▶ [WHAT IS REQUIRED]
Skipping any pictures, give all of the records below again exactly.

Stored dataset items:
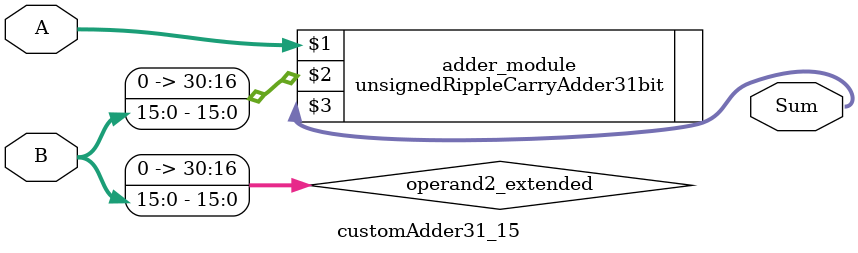
<source format=v>

module customAdder31_15(
                    input [30 : 0] A,
                    input [15 : 0] B,
                    
                    output [31 : 0] Sum
            );

    wire [30 : 0] operand2_extended;
    
    assign operand2_extended =  {15'b0, B};
    
    unsignedRippleCarryAdder31bit adder_module(
        A,
        operand2_extended,
        Sum
    );
    
endmodule
        
</source>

▶ [OUTPUT FOR THIS TASK]
<source format=v>

module customAdder31_15(
                    input [30 : 0] A,
                    input [15 : 0] B,
                    
                    output [31 : 0] Sum
            );

    wire [30 : 0] operand2_extended;
    
    assign operand2_extended =  {15'b0, B};
    
    unsignedRippleCarryAdder31bit adder_module(
        A,
        operand2_extended,
        Sum
    );
    
endmodule
        
</source>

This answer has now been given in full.